- [Task goal]:
Rewrite the records below, replacing the phrase "catalogue / barcode" with "catalog number" everywhere it appears and leaving every other line unchanged.

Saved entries
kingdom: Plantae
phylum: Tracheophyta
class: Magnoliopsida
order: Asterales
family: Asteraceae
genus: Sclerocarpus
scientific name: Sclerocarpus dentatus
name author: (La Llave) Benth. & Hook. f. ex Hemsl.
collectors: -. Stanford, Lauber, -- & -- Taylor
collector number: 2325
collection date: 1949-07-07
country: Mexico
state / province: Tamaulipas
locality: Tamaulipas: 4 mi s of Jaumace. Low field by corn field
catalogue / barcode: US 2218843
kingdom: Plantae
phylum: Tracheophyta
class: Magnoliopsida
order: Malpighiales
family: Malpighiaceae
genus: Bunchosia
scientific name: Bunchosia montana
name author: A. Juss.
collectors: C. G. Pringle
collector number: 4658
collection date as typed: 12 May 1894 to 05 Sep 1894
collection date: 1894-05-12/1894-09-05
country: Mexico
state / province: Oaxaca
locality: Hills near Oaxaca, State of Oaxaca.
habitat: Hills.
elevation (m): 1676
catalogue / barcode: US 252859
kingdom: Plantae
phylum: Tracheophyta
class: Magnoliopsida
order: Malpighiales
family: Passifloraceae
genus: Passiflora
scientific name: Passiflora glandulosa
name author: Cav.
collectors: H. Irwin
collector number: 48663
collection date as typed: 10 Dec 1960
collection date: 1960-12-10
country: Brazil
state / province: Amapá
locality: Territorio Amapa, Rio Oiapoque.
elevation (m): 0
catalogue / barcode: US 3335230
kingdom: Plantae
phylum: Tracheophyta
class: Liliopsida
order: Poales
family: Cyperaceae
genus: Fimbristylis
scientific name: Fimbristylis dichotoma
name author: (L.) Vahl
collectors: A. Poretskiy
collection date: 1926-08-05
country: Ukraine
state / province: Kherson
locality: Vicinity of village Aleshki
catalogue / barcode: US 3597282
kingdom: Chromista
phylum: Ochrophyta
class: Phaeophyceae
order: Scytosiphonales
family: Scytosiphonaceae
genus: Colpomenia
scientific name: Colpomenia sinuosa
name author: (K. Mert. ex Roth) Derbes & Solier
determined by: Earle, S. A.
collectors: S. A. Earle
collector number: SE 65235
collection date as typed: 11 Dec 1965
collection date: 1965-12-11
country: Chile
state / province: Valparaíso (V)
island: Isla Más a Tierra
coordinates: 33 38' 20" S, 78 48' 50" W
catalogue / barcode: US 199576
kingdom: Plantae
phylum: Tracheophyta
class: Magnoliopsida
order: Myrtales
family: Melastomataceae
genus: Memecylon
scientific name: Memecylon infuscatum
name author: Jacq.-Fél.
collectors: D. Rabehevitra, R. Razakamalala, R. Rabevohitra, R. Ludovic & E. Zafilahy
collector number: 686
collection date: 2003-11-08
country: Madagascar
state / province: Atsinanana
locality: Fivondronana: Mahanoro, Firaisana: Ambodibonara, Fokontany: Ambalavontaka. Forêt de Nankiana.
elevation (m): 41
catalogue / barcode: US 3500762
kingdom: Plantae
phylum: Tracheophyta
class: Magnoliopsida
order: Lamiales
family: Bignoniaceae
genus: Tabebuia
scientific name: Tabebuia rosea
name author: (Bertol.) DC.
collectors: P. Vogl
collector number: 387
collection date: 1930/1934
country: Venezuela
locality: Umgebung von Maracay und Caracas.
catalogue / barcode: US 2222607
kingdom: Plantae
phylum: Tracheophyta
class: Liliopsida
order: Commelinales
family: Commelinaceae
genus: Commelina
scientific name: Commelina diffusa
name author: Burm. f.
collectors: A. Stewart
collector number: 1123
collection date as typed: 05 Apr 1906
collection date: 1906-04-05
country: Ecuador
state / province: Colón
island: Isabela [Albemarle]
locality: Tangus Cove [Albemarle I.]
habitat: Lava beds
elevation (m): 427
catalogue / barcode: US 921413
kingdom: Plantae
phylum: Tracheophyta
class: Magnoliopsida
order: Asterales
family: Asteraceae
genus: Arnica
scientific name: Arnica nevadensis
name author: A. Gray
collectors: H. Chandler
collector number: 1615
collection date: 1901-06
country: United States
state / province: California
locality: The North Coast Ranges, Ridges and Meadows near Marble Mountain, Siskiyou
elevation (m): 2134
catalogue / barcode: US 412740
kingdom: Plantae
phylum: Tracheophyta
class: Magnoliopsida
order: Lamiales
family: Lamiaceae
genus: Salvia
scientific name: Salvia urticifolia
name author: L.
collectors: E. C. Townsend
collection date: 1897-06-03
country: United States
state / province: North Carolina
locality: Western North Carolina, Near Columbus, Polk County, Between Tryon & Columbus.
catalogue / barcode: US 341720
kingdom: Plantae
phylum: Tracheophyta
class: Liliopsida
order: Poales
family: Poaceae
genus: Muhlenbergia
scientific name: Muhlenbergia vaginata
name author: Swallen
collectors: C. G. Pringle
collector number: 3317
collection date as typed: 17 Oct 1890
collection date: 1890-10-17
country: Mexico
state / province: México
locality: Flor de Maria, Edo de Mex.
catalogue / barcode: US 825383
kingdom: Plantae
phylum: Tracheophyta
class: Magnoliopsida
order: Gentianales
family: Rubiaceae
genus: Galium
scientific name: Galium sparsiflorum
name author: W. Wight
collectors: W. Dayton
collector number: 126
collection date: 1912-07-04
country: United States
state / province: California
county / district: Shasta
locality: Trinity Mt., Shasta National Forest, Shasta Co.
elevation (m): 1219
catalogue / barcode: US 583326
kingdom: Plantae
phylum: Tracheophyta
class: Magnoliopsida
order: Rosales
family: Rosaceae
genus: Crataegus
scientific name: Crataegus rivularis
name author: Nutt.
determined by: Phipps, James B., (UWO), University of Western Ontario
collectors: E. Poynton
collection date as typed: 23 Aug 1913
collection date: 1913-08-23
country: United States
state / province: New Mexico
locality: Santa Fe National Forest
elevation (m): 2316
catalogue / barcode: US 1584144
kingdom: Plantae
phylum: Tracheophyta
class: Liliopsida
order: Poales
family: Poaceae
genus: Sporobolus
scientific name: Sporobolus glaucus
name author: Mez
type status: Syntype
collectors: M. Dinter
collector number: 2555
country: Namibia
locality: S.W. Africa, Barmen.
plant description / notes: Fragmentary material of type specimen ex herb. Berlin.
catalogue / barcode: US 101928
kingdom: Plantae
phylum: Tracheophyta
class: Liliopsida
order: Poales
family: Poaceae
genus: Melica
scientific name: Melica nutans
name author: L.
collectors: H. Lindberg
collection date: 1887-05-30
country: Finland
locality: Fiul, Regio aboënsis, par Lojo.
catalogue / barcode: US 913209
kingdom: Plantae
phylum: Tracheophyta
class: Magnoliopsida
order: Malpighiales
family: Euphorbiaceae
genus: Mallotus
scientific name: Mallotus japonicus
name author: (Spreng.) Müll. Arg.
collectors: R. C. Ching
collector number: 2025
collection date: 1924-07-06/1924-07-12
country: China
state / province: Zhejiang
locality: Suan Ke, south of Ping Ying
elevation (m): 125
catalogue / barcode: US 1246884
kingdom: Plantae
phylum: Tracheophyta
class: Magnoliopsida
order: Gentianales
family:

- [Problem solution]:
kingdom: Plantae
phylum: Tracheophyta
class: Magnoliopsida
order: Asterales
family: Asteraceae
genus: Sclerocarpus
scientific name: Sclerocarpus dentatus
name author: (La Llave) Benth. & Hook. f. ex Hemsl.
collectors: -. Stanford, Lauber, -- & -- Taylor
collector number: 2325
collection date: 1949-07-07
country: Mexico
state / province: Tamaulipas
locality: Tamaulipas: 4 mi s of Jaumace. Low field by corn field
catalog number: US 2218843
kingdom: Plantae
phylum: Tracheophyta
class: Magnoliopsida
order: Malpighiales
family: Malpighiaceae
genus: Bunchosia
scientific name: Bunchosia montana
name author: A. Juss.
collectors: C. G. Pringle
collector number: 4658
collection date as typed: 12 May 1894 to 05 Sep 1894
collection date: 1894-05-12/1894-09-05
country: Mexico
state / province: Oaxaca
locality: Hills near Oaxaca, State of Oaxaca.
habitat: Hills.
elevation (m): 1676
catalog number: US 252859
kingdom: Plantae
phylum: Tracheophyta
class: Magnoliopsida
order: Malpighiales
family: Passifloraceae
genus: Passiflora
scientific name: Passiflora glandulosa
name author: Cav.
collectors: H. Irwin
collector number: 48663
collection date as typed: 10 Dec 1960
collection date: 1960-12-10
country: Brazil
state / province: Amapá
locality: Territorio Amapa, Rio Oiapoque.
elevation (m): 0
catalog number: US 3335230
kingdom: Plantae
phylum: Tracheophyta
class: Liliopsida
order: Poales
family: Cyperaceae
genus: Fimbristylis
scientific name: Fimbristylis dichotoma
name author: (L.) Vahl
collectors: A. Poretskiy
collection date: 1926-08-05
country: Ukraine
state / province: Kherson
locality: Vicinity of village Aleshki
catalog number: US 3597282
kingdom: Chromista
phylum: Ochrophyta
class: Phaeophyceae
order: Scytosiphonales
family: Scytosiphonaceae
genus: Colpomenia
scientific name: Colpomenia sinuosa
name author: (K. Mert. ex Roth) Derbes & Solier
determined by: Earle, S. A.
collectors: S. A. Earle
collector number: SE 65235
collection date as typed: 11 Dec 1965
collection date: 1965-12-11
country: Chile
state / province: Valparaíso (V)
island: Isla Más a Tierra
coordinates: 33 38' 20" S, 78 48' 50" W
catalog number: US 199576
kingdom: Plantae
phylum: Tracheophyta
class: Magnoliopsida
order: Myrtales
family: Melastomataceae
genus: Memecylon
scientific name: Memecylon infuscatum
name author: Jacq.-Fél.
collectors: D. Rabehevitra, R. Razakamalala, R. Rabevohitra, R. Ludovic & E. Zafilahy
collector number: 686
collection date: 2003-11-08
country: Madagascar
state / province: Atsinanana
locality: Fivondronana: Mahanoro, Firaisana: Ambodibonara, Fokontany: Ambalavontaka. Forêt de Nankiana.
elevation (m): 41
catalog number: US 3500762
kingdom: Plantae
phylum: Tracheophyta
class: Magnoliopsida
order: Lamiales
family: Bignoniaceae
genus: Tabebuia
scientific name: Tabebuia rosea
name author: (Bertol.) DC.
collectors: P. Vogl
collector number: 387
collection date: 1930/1934
country: Venezuela
locality: Umgebung von Maracay und Caracas.
catalog number: US 2222607
kingdom: Plantae
phylum: Tracheophyta
class: Liliopsida
order: Commelinales
family: Commelinaceae
genus: Commelina
scientific name: Commelina diffusa
name author: Burm. f.
collectors: A. Stewart
collector number: 1123
collection date as typed: 05 Apr 1906
collection date: 1906-04-05
country: Ecuador
state / province: Colón
island: Isabela [Albemarle]
locality: Tangus Cove [Albemarle I.]
habitat: Lava beds
elevation (m): 427
catalog number: US 921413
kingdom: Plantae
phylum: Tracheophyta
class: Magnoliopsida
order: Asterales
family: Asteraceae
genus: Arnica
scientific name: Arnica nevadensis
name author: A. Gray
collectors: H. Chandler
collector number: 1615
collection date: 1901-06
country: United States
state / province: California
locality: The North Coast Ranges, Ridges and Meadows near Marble Mountain, Siskiyou
elevation (m): 2134
catalog number: US 412740
kingdom: Plantae
phylum: Tracheophyta
class: Magnoliopsida
order: Lamiales
family: Lamiaceae
genus: Salvia
scientific name: Salvia urticifolia
name author: L.
collectors: E. C. Townsend
collection date: 1897-06-03
country: United States
state / province: North Carolina
locality: Western North Carolina, Near Columbus, Polk County, Between Tryon & Columbus.
catalog number: US 341720
kingdom: Plantae
phylum: Tracheophyta
class: Liliopsida
order: Poales
family: Poaceae
genus: Muhlenbergia
scientific name: Muhlenbergia vaginata
name author: Swallen
collectors: C. G. Pringle
collector number: 3317
collection date as typed: 17 Oct 1890
collection date: 1890-10-17
country: Mexico
state / province: México
locality: Flor de Maria, Edo de Mex.
catalog number: US 825383
kingdom: Plantae
phylum: Tracheophyta
class: Magnoliopsida
order: Gentianales
family: Rubiaceae
genus: Galium
scientific name: Galium sparsiflorum
name author: W. Wight
collectors: W. Dayton
collector number: 126
collection date: 1912-07-04
country: United States
state / province: California
county / district: Shasta
locality: Trinity Mt., Shasta National Forest, Shasta Co.
elevation (m): 1219
catalog number: US 583326
kingdom: Plantae
phylum: Tracheophyta
class: Magnoliopsida
order: Rosales
family: Rosaceae
genus: Crataegus
scientific name: Crataegus rivularis
name author: Nutt.
determined by: Phipps, James B., (UWO), University of Western Ontario
collectors: E. Poynton
collection date as typed: 23 Aug 1913
collection date: 1913-08-23
country: United States
state / province: New Mexico
locality: Santa Fe National Forest
elevation (m): 2316
catalog number: US 1584144
kingdom: Plantae
phylum: Tracheophyta
class: Liliopsida
order: Poales
family: Poaceae
genus: Sporobolus
scientific name: Sporobolus glaucus
name author: Mez
type status: Syntype
collectors: M. Dinter
collector number: 2555
country: Namibia
locality: S.W. Africa, Barmen.
plant description / notes: Fragmentary material of type specimen ex herb. Berlin.
catalog number: US 101928
kingdom: Plantae
phylum: Tracheophyta
class: Liliopsida
order: Poales
family: Poaceae
genus: Melica
scientific name: Melica nutans
name author: L.
collectors: H. Lindberg
collection date: 1887-05-30
country: Finland
locality: Fiul, Regio aboënsis, par Lojo.
catalog number: US 913209
kingdom: Plantae
phylum: Tracheophyta
class: Magnoliopsida
order: Malpighiales
family: Euphorbiaceae
genus: Mallotus
scientific name: Mallotus japonicus
name author: (Spreng.) Müll. Arg.
collectors: R. C. Ching
collector number: 2025
collection date: 1924-07-06/1924-07-12
country: China
state / province: Zhejiang
locality: Suan Ke, south of Ping Ying
elevation (m): 125
catalog number: US 1246884
kingdom: Plantae
phylum: Tracheophyta
class: Magnoliopsida
order: Gentianales
family:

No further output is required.